1 - Os encargos financeiros resultantes do funcionamento do Conselho, incluindo os serviços de apoio, são suportados por orçamento próprio, com dotação inscrita no orçamento do Ministério de Educação e Cultura, por proposta do Conselho.

2 - Cabe ao Ministério da Educação e Cultura dotar o Conselho de instalações próprias, adequadas ao seu bom funcionamento.

Artigo 24.º — Equiparação de serviço

O serviço prestado ao Conselho pelos seus membros é equiparado, para todos os efeitos, ao efectivo exercício da função própria.

Artigo 25.º — Entrada em funcionamento

1 - O presidente do Conselho, no prazo de oito dias após a tomada de posse, deve adoptar as providências necessárias à rápida constituição e entrada em funcionamento do Conselho.

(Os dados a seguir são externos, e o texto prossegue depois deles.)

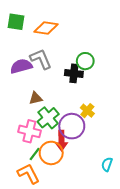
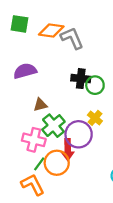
gray L-shape: (41, 59) -> (72, 38), moved
green circle: (85, 61) -> (95, 85), moved

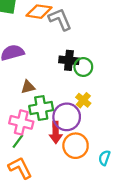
green cross: (53, 126) -> (41, 108), turned 30
orange circle: (57, 163) -> (76, 146), moved
green line: (39, 164) -> (18, 141), moved

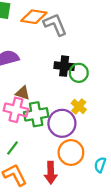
brown triangle: (28, 87) -> (23, 93), turned 32
pink cross: (21, 122) -> (16, 110), moved
red arrow: (56, 132) -> (51, 173), moved

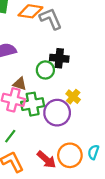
green circle: (79, 73) -> (45, 70), moved
orange circle: (71, 152) -> (70, 155), moved
red arrow: (51, 173) -> (46, 160), turned -48

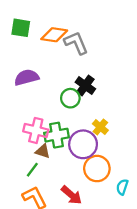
black cross: (59, 58) -> (85, 85), turned 30
brown triangle: (20, 84) -> (43, 151), moved
orange circle: (70, 155) -> (97, 169), moved

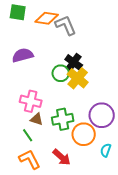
yellow cross: (100, 127) -> (78, 78), moved, size x1.5
green cross: (57, 135) -> (63, 119), moved
purple circle: (83, 144) -> (102, 115), moved
green line: (32, 170) -> (28, 135), turned -72

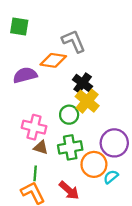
orange diamond: (47, 18) -> (53, 60), moved
green circle: (61, 73) -> (69, 115), moved
green line: (28, 135) -> (35, 173), moved, turned 40
cyan semicircle: (106, 150) -> (111, 177), moved, turned 32

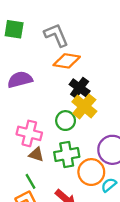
gray L-shape: (74, 41) -> (56, 35), moved
orange diamond: (53, 60) -> (67, 61), moved
green line: (35, 173) -> (30, 181), turned -35

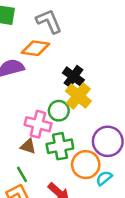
orange diamond: (67, 61) -> (35, 48), moved
pink cross: (29, 133) -> (38, 124), moved

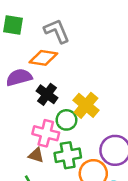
black cross: (73, 76) -> (47, 94), moved

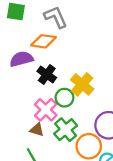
pink cross: (46, 133) -> (46, 110), turned 30
green cross: (68, 155) -> (66, 130), turned -30

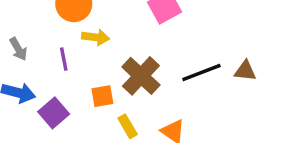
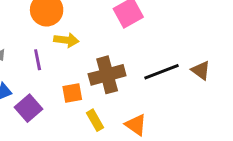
brown triangle: (245, 71) -> (201, 70), turned 30
brown cross: (141, 76) -> (107, 75), turned 32

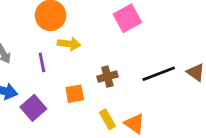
brown cross: (107, 75) -> (107, 77), size x0.6
yellow rectangle: (95, 120) -> (107, 119), moved

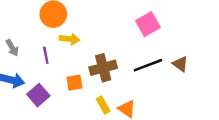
pink square: (127, 18) -> (148, 24), moved
brown cross: (107, 77) -> (103, 68), size x1.5

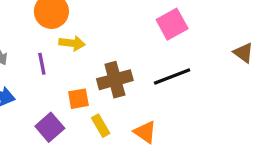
brown triangle: (180, 64) -> (243, 53), moved
purple square: (38, 95) -> (50, 127), moved
yellow rectangle: (103, 105) -> (101, 126), moved

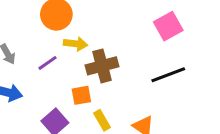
purple line: (42, 64) -> (48, 63), turned 66
brown cross: (115, 80) -> (102, 66), moved

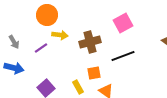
brown cross: (102, 66) -> (90, 42), moved
orange square: (81, 95) -> (94, 73), moved

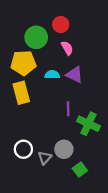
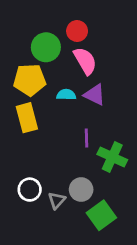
pink semicircle: (67, 48) -> (85, 61), size x1.5
green square: (80, 169) -> (101, 215), size x1.5

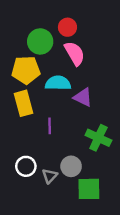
cyan semicircle: (66, 95) -> (58, 83), size x1.5
purple triangle: (95, 95) -> (83, 97), moved
purple line: (87, 138) -> (50, 126), moved
green square: (101, 215) -> (89, 189), turned 35

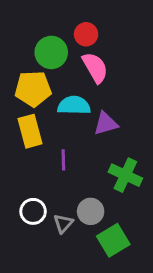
purple triangle: (83, 97) -> (106, 124), turned -42
green square: (89, 189) -> (113, 240), turned -30

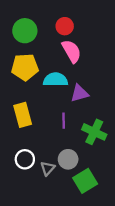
green circle: (51, 52) -> (25, 31), moved
yellow rectangle: (30, 131) -> (23, 115), moved
purple line: (63, 160) -> (64, 121), moved

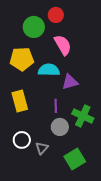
red circle: (65, 26) -> (56, 15), moved
green circle: (25, 31) -> (34, 27), moved
gray circle: (68, 159) -> (60, 127), moved

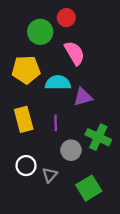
purple line: (56, 106) -> (56, 123), moved

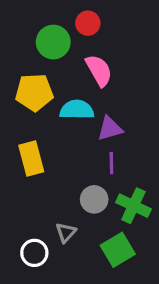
purple line: (56, 123) -> (111, 163), moved
green cross: (98, 137) -> (133, 206), moved
white circle: (26, 166) -> (34, 253), moved

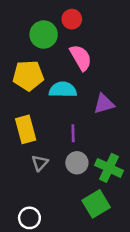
purple triangle: (110, 129) -> (104, 104), moved
purple line: (111, 163) -> (73, 133), moved
gray triangle: (66, 232) -> (40, 163), moved
white circle: (34, 253) -> (29, 218), moved

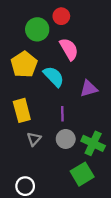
yellow pentagon: (28, 76) -> (24, 64), turned -30
cyan semicircle: (63, 90) -> (54, 76), turned 45

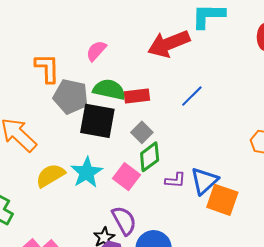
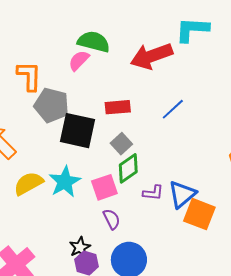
green semicircle: (109, 90) -> (94, 42), moved
pink square: (126, 177) -> (104, 187), turned 32
purple semicircle: (124, 221) -> (112, 219), moved, size x0.7

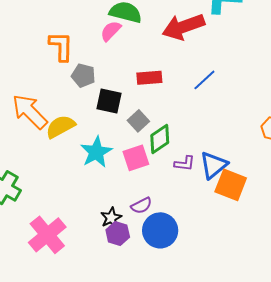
gray pentagon: (52, 105) -> (83, 76), size x0.7
black square: (77, 131) -> (109, 101), size x0.7
gray square: (121, 144) -> (138, 121), moved
yellow semicircle: (28, 183) -> (60, 127), moved
purple semicircle: (112, 219) -> (141, 206), moved, turned 90

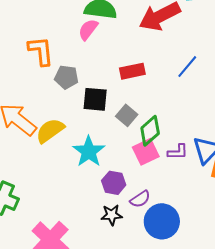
pink square: (136, 158) -> (146, 152), moved
black star: (111, 218) -> (112, 215), turned 30
purple hexagon: (118, 233) -> (114, 183), moved

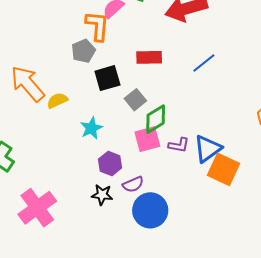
orange L-shape: (41, 51) -> (97, 26), moved
gray pentagon: (66, 77) -> (83, 51), turned 30
black square: (95, 99) -> (107, 78), turned -32
yellow semicircle: (50, 131) -> (57, 101), size x0.7
cyan star: (89, 152) -> (91, 128), size x0.7

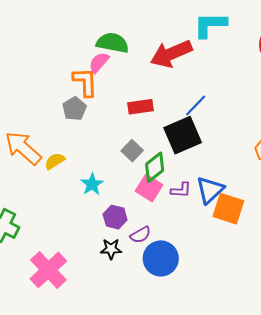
black square: (107, 78) -> (183, 135), moved, size x1.4
pink square: (147, 139) -> (149, 188), turned -36

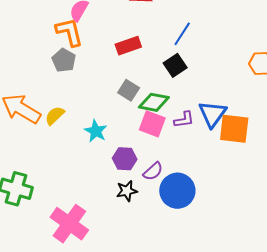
black square: (183, 135) -> (175, 65), size x0.6
green diamond: (155, 167) -> (154, 102), turned 60

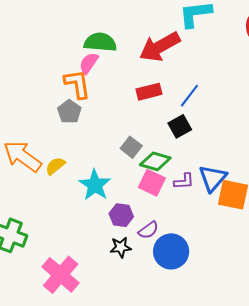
red rectangle: (128, 46) -> (149, 92), moved
cyan star: (96, 131) -> (95, 185), size x1.4

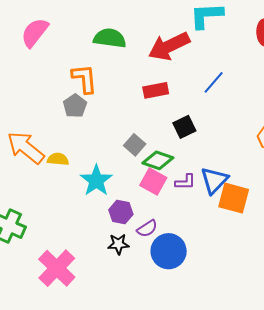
pink semicircle: (89, 63) -> (35, 33), moved, size x1.4
blue line: (189, 96) -> (214, 82), moved
yellow semicircle: (55, 166) -> (58, 159), turned 40

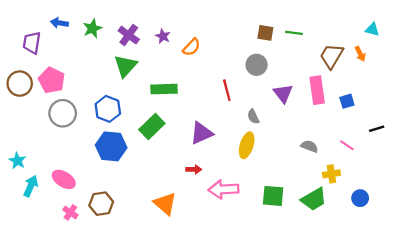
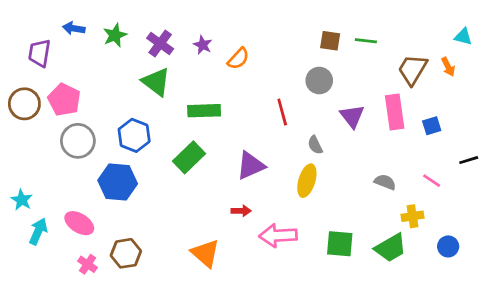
green triangle: (125, 66) -> (156, 82), turned -35
blue hexagon: (111, 146) -> (118, 182), moved

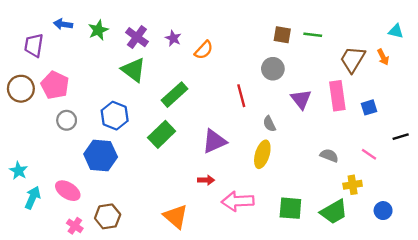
green rectangle: (204, 111) -> (174, 95), turned -40
gray circle: (78, 141) -> (67, 120), size x0.7

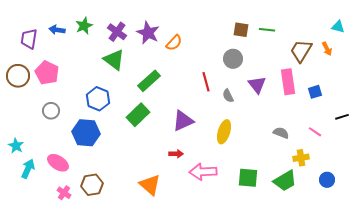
blue arrow: (63, 24) -> (57, 30), moved
purple star: (173, 38) -> (148, 33), size x1.6
gray circle: (67, 120) -> (51, 111), moved
gray semicircle: (269, 124) -> (228, 96), moved

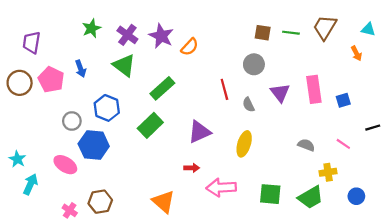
blue arrow: (57, 30) -> (81, 69), moved, turned -119
brown trapezoid: (301, 51) -> (325, 27), moved
gray circle: (51, 111) -> (72, 121), moved
pink ellipse: (58, 163) -> (65, 165), moved

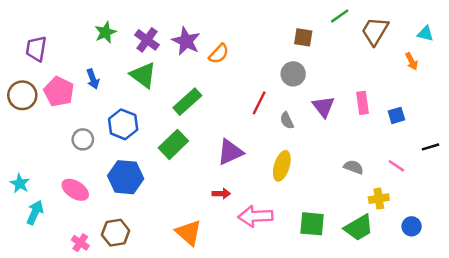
green line: (291, 33) -> (340, 16), moved, turned -42
red line: (224, 89) -> (259, 103), turned 42
pink rectangle: (314, 89) -> (362, 103), size x0.7
blue hexagon: (94, 145) -> (126, 177), moved

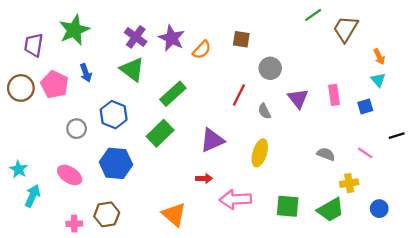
green star: (105, 32) -> (74, 30), moved, size x1.5
cyan triangle: (425, 34) -> (378, 80), moved, turned 35
brown square: (303, 37) -> (241, 39), moved
pink cross: (80, 243) -> (74, 224), turned -35

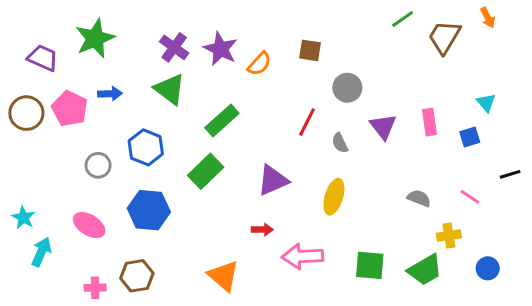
purple trapezoid: (34, 45) -> (43, 58), turned 105
orange arrow: (379, 57) -> (488, 18), moved
blue arrow: (86, 73) -> (110, 94), turned -72

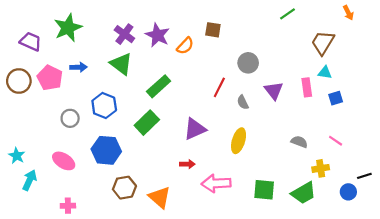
brown trapezoid: (444, 37) -> (323, 43), moved
brown square: (310, 50) -> (213, 30), moved
cyan triangle: (486, 103) -> (325, 72), moved, turned -40
black line: (510, 174) -> (364, 176), moved
brown hexagon: (137, 276) -> (124, 188), moved

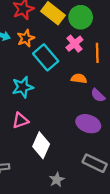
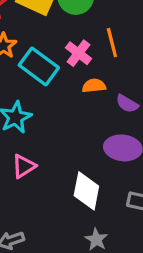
pink cross: (74, 44) -> (78, 53), moved
white diamond: (41, 145) -> (86, 191), moved

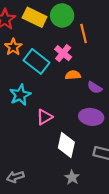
orange line: (112, 43) -> (84, 34), moved
pink triangle: (24, 166) -> (44, 117), moved

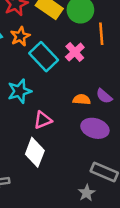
orange semicircle: (73, 75) -> (82, 99), moved
white diamond: (66, 145) -> (35, 152), moved
gray star: (72, 177) -> (87, 193), moved

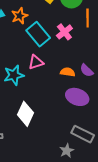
cyan star: (20, 91) -> (14, 75), moved
pink triangle: (43, 120) -> (36, 62), moved

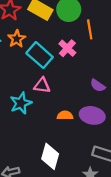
pink triangle: (36, 62) -> (42, 85), turned 35
orange semicircle: (68, 72) -> (65, 115), moved
white diamond: (25, 114) -> (50, 156), moved

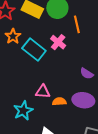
pink triangle: (42, 85) -> (43, 92), moved
cyan star: (21, 103) -> (23, 111), moved

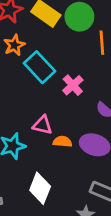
pink cross: (58, 42) -> (73, 85), moved

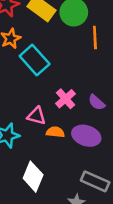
pink cross: (73, 85) -> (66, 99), moved

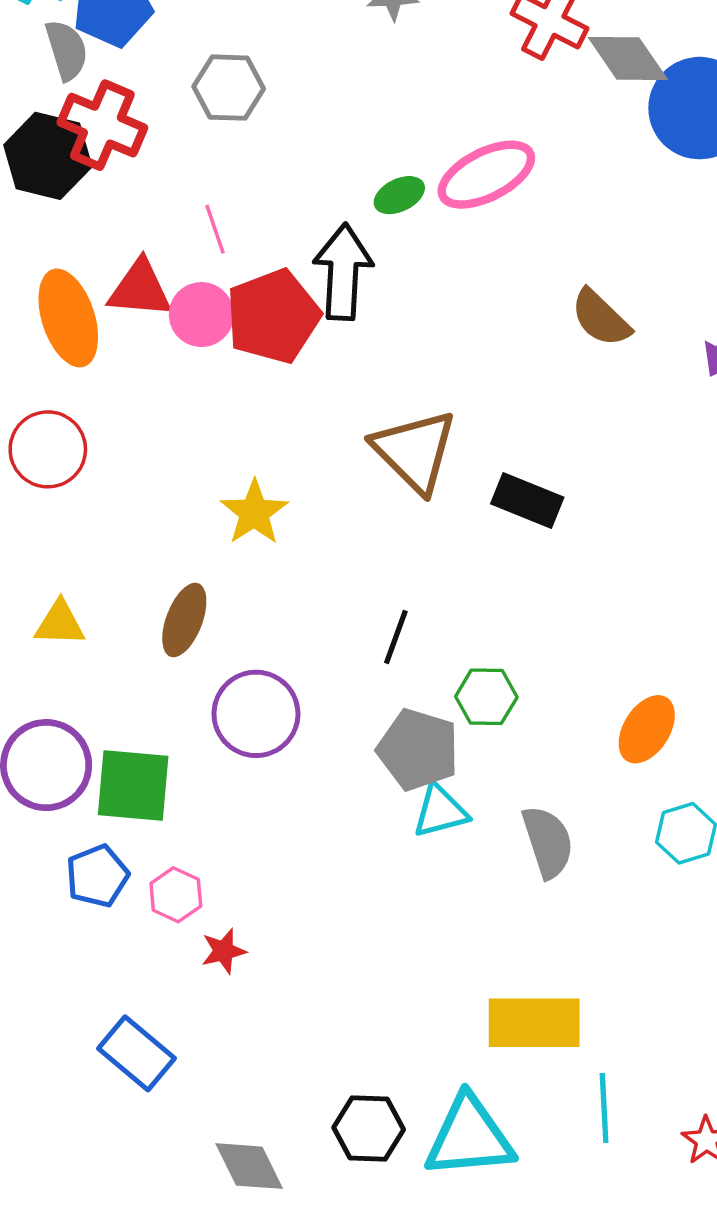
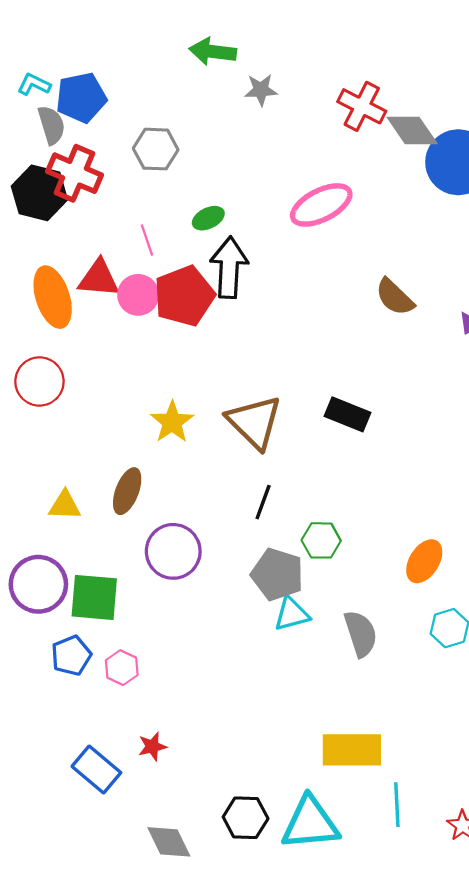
green ellipse: (399, 195) -> (208, 218), moved
brown triangle: (415, 451) -> (254, 422), moved
yellow triangle: (60, 623) -> (65, 505), moved
red star: (224, 951) -> (152, 747), moved

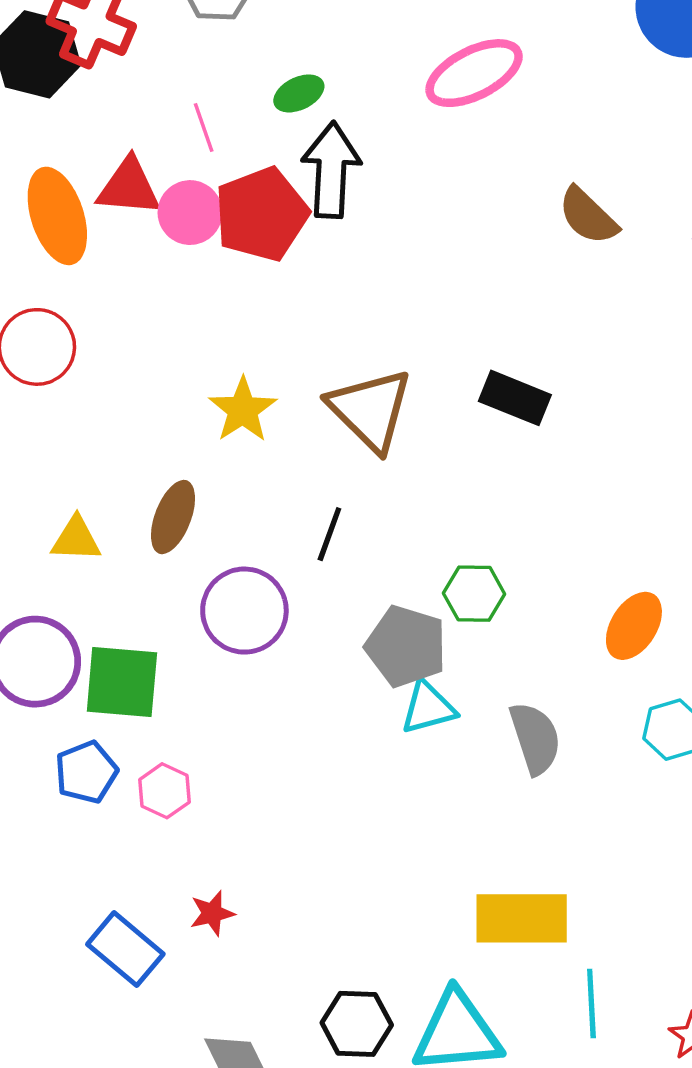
black line: (263, 502) -> (329, 534), moved

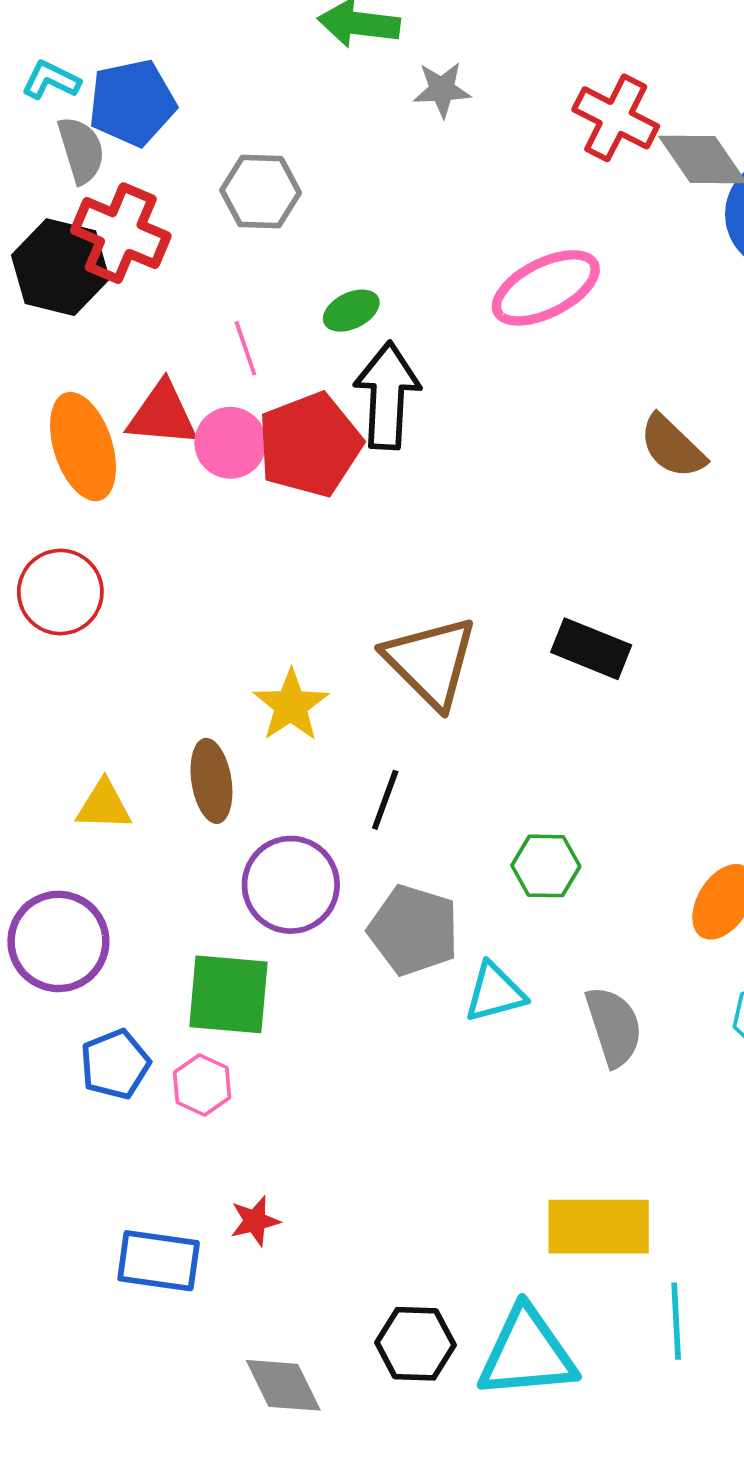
yellow star: (243, 410) -> (291, 705), moved
brown ellipse: (173, 517) -> (211, 781), turned -30
gray pentagon: (406, 646) -> (414, 930), moved
green square: (122, 682) -> (228, 994), moved
blue rectangle: (125, 949) -> (159, 1261), turned -32

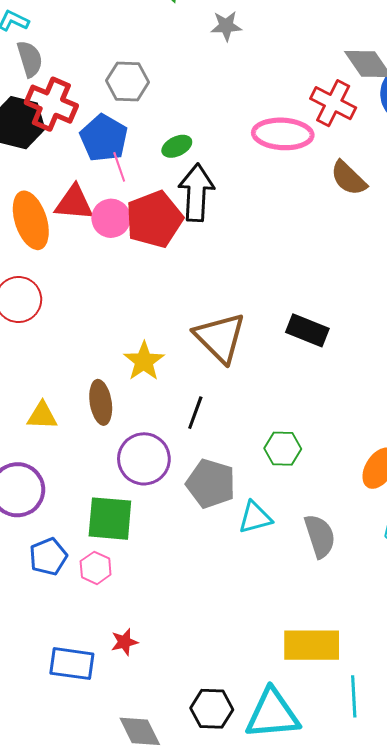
blue pentagon: (132, 103) -> (104, 138), moved, turned -30
red cross: (616, 118) -> (333, 103), moved
pink ellipse: (546, 288) -> (283, 134), turned 30
brown semicircle: (672, 447) -> (349, 178), moved

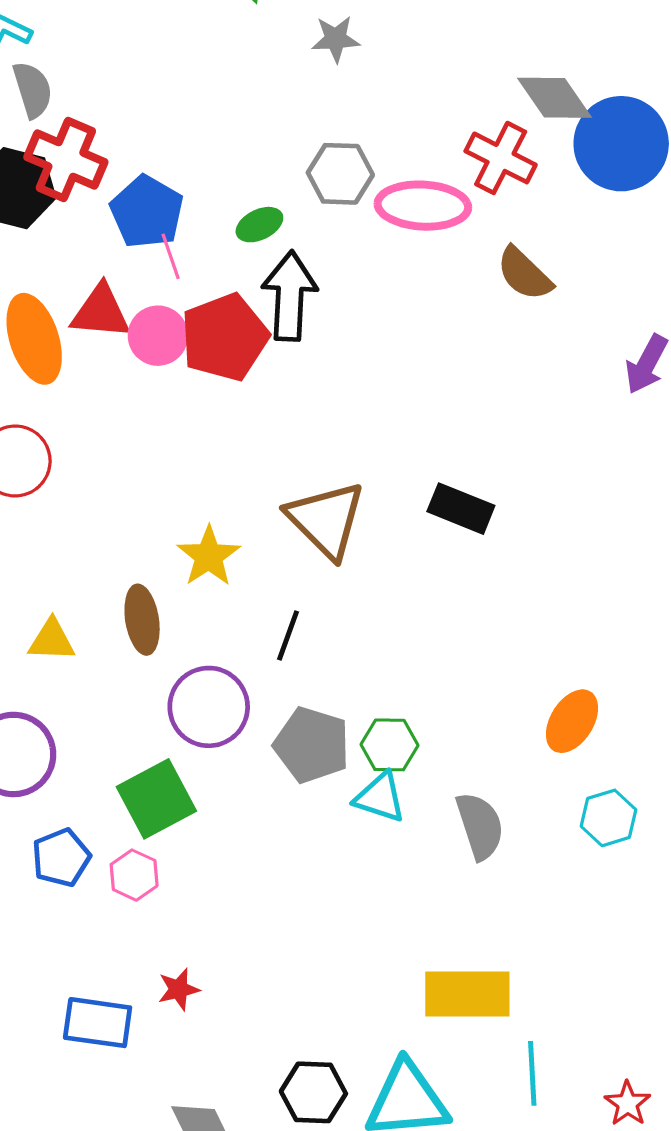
gray hexagon: (127, 81) -> (340, 174), moved
green hexagon: (283, 449) -> (390, 745), moved
cyan triangle: (255, 518) -> (380, 797), turned 33
green square: (110, 519) -> (156, 799), turned -33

2 - O Conselho deve estar constituído no prazo de 90 dias a contar da data da entrada em vigor da presente lei e entrar em funcionamento nos 90 dias subsequentes, desde que estejam designados mais de metade dos seus membros.

Artigo 26.º — Extinção do CNAEBA e do Conselho para a Liberdade de Ensino

1 - Com a entrada em funcionamento do Conselho, extinguem-se o Conselho Nacional de Alfabetização e Educação de Base de Adultos (CNAEBA) e o Conselho para a Liberdade de Ensino, criados, respectivamente, pelas Leis n.os 3/79, de 10 de Janeiro, e 65/79, de 4 de Outubro.

2 - As competências atribuídas aos conselhos referidos no número anterior passam a ser exercidas pelo Conselho Nacional de Educação.

Artigo 27.º — Norma revogatória

É revogada toda a legislação que contrarie o disposto na presente lei, designadamente o Decreto-Lei n.º 375/83, de 8 de Outubro, e o artigo 5.º do Decreto-Lei n.º 3/87, de 3 de Janeiro.

Artigo 28.º — Encargos financeiros

Os encargos resultantes da execução da presente lei são satisfeitos no ano corrente por força das dotações comuns para o Ministério da Educação e Cultura.

Artigo 29.º — Regulamentação

O Governo, nos 60 dias posteriores à entrada em vigor da presente lei, deve aprovar a regulamentação necessária à sua boa execução.

Aprovado em 31 de Março de 1987.

O Presidente da Assembleia da República, Fernando Monteiro do Amaral.

Promulgada em 9 de Junho de 1987.

Publique-se.

O Presidente da República, MÁRIO SOARES.

Referendada em 16 de Junho de 1987.

O Primeiro-Ministro, Aníbal António Cavaco Silva.